The scoring scale that categorizes the stages of student learning along a spectrum of growth toward mastery (e.g. Beginning, Developing, Accomplished, Exemplary).
Norming, or calibration, is a process that brings a group of faculty raters together to develop a shared understanding of the language of a rubric and the outcome it assesses, discover any need for editing of the rubric, and strengthen scoring consistency.
eLumen structures academic units according to what they call “Organizations.” Within the institution (the largest organization), “Departments” oversee groups of similar disciplines, usually sharing one or more “Department Coordinators” (i.e.

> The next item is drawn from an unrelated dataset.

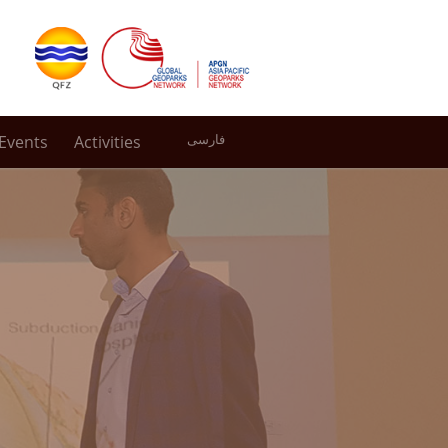
Events
Activities
فارسی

Chairs). “Programs” within these Departments are generally defined by a shared course prefix (with some minor exceptions).
Mapping out how our SLOs align allows us to only assess once using our more specific course or program rubrics while still aggregating valuable information about where and how well students are learning and mastering PCC’s more general outcomes—eLumen calculates it for us!

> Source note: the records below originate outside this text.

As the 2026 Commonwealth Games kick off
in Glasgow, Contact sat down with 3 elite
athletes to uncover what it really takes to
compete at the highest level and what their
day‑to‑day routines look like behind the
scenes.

A performance descriptor specifically describes a learning outcome in terms of observable and measurable behaviors. The narrative description specifies what a person who has the qualities articulated in the outcome knows or can do at various levels of mastery.
Faculty and Department Chairs “plan” assessment activities for particular courses and programs along with corresponding rubrics for evaluating student performance on these activities. In eLumen, “planning an assessment” is the language used to describe “distributing” or “assigning” a rubric to a course or section for assessment.
Program- or Prefix-level Student Learning Outcomes are objectives that apply to the overall program or discipline in that they describe the general knowledge or skills that a student should have upon completing coursework in the discipline. These objectives are broader than course SLOs and can be assessed by numerous methods across multiple courses in the program.
An assessment (or rubric) is a way of consistently and accurately measuring student performance on particular learning outcome(s) across settings, assignments, and disciplines. Rubrics contain 3 key components: Dimensions, Mastery Levels, and Performance Descriptors (see glossary entries for each component for more information).
A student artifact is work produced directly by the student, offering concrete, documented evidence of learning and performance. Examples include papers, projects, presentation slides, etc. that represent a student’s knowledge, skill, and achievement of identified goals and learning outcomes.
Student Learning Outcome (SLO)
A Student Learning Outcome (SLO) is a succinct statement of an educational goal (e.g., knowledge or skill) that students are expected to demonstrate during their time in college.
SLOs often range in specificity according to the level at which they are expected: Course-level outcomes (CSLOs) are to be demonstrated upon completion of a particular course; Program-level outcomes (PSLOs) upon completion of a particular degree or certificate program; and Institution-level outcomes (ISLOs) upon graduation.
Evaluation of student learning, skill, acquisition, and academic achievement at the conclusion of an instructional period – typically at the end of a project, unit, course, semester, program, or school year. Summative Assessment may include comparison of pre and post test results.